No need to be specific, but is Skylight currently evaluating any acquisitions that could come to fruition in 2022?

We currently have a pipeline of over $100 million in revenue that we are evaluating. The timing on these acquisitions is to be determined, but there is no shortage of attractive targets.

Oak Street seems to be a direct competitor of Skylight and has experienced rapid growth, yet they are not profitable. Do you see your growth yielding a different result?

While Oak Street Health is one of the largest players in the value-based-care space, they have a very different business model than we do. Their model is to build value-based-care practices from scratch, or de novo, which can timely and expensive. Our model is to acquire practices and convert them to a value-based-care model, so we have the advantage of time and capital on our side. We are still in growth mode and using capital to advance quickly and strategically, but it is a goal of ours to reach break-even in 2022, and achieve profitability in 2023.

Can you tell us more specifically how your partnership with Collaborative Health Systems functions?

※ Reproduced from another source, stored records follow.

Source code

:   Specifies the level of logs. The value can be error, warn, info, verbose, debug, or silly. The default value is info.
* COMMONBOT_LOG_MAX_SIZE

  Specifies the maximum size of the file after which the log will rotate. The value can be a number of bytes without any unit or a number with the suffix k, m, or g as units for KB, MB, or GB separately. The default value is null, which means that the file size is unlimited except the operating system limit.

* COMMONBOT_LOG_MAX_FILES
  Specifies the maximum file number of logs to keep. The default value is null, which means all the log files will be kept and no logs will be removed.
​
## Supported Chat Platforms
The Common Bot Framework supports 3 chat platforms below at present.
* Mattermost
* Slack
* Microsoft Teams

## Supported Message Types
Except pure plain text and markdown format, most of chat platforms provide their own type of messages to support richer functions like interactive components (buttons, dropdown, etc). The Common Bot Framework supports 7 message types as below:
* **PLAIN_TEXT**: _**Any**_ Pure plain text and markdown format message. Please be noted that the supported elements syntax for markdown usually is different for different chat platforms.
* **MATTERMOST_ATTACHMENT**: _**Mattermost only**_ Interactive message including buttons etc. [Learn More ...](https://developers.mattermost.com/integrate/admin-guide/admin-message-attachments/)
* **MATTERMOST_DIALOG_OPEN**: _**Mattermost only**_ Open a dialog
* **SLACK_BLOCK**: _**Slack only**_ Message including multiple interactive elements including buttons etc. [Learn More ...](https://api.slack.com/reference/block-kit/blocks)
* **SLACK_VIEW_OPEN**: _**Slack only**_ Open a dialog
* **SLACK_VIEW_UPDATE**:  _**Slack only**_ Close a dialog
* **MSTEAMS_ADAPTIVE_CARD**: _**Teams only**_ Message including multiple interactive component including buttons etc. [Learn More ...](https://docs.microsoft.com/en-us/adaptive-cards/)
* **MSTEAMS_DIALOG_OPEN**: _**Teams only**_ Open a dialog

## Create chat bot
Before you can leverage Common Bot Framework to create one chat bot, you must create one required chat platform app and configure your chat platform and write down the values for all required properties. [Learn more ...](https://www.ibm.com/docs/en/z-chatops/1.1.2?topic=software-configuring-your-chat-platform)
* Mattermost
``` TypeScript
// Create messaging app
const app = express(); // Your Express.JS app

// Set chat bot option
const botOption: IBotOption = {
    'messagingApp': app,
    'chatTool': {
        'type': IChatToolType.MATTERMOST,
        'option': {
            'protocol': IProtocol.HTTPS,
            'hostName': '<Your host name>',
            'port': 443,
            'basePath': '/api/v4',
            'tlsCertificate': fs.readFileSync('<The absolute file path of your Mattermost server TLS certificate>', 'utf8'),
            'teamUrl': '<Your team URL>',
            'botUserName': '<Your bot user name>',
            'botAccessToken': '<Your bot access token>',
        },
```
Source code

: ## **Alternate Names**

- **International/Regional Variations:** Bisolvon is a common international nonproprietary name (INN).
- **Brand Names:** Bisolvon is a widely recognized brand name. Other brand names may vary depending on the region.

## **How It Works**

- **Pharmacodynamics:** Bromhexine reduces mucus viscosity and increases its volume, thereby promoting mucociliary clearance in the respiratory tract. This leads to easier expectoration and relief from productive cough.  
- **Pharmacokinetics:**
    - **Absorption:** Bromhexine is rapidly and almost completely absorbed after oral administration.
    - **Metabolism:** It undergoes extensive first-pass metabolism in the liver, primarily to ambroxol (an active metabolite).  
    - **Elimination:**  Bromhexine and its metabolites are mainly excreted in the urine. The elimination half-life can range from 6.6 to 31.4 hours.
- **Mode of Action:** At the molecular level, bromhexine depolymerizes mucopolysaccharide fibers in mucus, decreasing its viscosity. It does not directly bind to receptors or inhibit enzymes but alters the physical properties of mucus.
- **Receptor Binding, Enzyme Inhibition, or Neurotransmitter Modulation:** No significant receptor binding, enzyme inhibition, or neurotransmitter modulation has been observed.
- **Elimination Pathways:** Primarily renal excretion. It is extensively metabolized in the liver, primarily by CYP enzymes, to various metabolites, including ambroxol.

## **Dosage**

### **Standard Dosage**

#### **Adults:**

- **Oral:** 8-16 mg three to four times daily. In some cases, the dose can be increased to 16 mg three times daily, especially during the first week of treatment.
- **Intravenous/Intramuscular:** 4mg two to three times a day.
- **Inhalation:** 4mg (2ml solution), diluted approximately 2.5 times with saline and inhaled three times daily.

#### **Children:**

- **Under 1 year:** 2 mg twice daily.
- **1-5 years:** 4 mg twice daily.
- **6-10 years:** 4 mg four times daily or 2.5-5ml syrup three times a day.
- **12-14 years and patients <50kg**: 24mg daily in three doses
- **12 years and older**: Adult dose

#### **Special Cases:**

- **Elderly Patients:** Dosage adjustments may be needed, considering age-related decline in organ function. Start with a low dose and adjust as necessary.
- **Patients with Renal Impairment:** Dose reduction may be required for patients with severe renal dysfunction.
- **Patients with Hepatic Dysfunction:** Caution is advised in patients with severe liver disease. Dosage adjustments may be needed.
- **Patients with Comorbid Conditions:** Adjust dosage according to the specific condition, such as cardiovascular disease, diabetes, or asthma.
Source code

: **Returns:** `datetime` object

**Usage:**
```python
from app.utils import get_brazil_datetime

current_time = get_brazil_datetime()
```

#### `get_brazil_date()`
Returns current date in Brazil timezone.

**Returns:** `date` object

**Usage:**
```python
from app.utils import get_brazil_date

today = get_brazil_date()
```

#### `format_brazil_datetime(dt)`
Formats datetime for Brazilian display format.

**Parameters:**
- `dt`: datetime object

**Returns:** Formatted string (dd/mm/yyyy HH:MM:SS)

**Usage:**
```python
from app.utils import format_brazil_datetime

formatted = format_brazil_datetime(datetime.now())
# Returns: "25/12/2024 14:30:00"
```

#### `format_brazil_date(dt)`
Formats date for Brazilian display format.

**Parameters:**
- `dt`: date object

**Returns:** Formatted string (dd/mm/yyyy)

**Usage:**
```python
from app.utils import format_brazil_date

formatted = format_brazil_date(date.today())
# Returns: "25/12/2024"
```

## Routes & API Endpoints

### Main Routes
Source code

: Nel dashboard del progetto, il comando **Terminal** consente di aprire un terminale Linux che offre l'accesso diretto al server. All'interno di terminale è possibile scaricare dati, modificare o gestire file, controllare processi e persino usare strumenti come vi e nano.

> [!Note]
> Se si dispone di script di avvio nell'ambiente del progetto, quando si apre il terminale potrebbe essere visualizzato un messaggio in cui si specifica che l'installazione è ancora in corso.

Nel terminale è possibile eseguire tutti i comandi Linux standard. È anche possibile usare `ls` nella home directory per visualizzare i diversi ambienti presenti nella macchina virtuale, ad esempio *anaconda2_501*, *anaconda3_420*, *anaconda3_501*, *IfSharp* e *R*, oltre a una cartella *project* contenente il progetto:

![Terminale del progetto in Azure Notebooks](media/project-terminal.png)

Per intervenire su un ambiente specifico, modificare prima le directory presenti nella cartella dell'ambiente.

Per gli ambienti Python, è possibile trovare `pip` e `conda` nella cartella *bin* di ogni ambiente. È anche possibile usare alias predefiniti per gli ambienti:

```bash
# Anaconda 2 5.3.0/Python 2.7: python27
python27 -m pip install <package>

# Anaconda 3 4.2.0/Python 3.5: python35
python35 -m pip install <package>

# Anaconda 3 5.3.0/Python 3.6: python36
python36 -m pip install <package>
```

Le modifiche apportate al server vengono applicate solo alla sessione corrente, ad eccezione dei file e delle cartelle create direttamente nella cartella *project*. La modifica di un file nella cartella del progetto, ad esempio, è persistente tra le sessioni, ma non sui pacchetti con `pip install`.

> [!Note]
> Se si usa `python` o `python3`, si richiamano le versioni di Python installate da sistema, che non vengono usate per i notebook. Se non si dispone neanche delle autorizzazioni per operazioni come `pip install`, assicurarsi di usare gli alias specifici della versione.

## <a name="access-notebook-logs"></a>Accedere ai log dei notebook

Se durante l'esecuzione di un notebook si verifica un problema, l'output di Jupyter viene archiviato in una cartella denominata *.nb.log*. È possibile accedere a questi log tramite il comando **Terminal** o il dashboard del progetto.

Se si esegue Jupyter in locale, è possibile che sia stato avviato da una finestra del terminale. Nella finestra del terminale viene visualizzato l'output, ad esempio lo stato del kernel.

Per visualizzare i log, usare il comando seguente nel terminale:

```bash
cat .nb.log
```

Our JV with Collaborative Health Systems (CHS) is a strategic partnership to integrate essential value-based-care services into Skylight’s growing enterprise of primary care practices. CHS is a wholly owned subsidiary of Centene Corporation (NYSE:CYC); a publicly traded company with a $50 billion market cap. CHS is at the forefront of profitably executing on value-based care, having generated over $475 in Medicare savings since 2012. This partnership enables us to leverage the scale, infrastructure, and expertise of CHS, allowing us to fast-track our timeline of value-based contracts by approximately 24 months. We see tremendous value in combining their expertise with Skylight’s aggressive growth plan, with the end result ultimately being improved patient outcomes.

Have any institutional investors approached you about potentially taking a substantial position in Skylight?

We have started to see the transition from retail to intuitional investors. We currently have 6 analysts that cover the stock; 4 in Canada and 2 in the US.

How will your company fund operations through the balance of 2022?

While we do have control over operations, we don’t have control over market conditions or macro impact. We’re fortunate to have access to forms of non-dilutive capital that we can tap into for growth if market conditions are unfavorable for financing.

What is your current (at 12-31-21) debt to equity ratio and what level of debt to equity do you think is acceptable for Skylight?

Skylight does not currently carry any traditional debt. We issued a preferential preferred offering in December, 2021 bringing in $5.75 million in non-dilutive capital.

Can you tells us when we should expect you to release your Q122 earnings report?

Skylight Health will report Q122 in July.

Skylight shares traded as high as $6.95 a year ago. Can you make a case to investors that supports a valuation near the year ago level?

The market conditions were very different a year ago. Unfortunately, that hasn’t improved in 2022, with the S&P erasing 8.8% last month alone, and down over 13% in 2022, its worst start to the year since World War 2. Technology and healthcare stocks have led that decline, with tail-winds from covid fall out, raising interest rates and fall-out from the Russia/Ukraine war. It’s been painful to see our stock price decline, but with so much the downward pressure being macro, my team and I have stayed focused on building a quality business that can sustain an economic downturn. Despite a tough year in the markets, our business has never been stronger. When the market eventually turns around – and it will – I believe we’ll surpass our previous highs and reward investors with tremendous upside.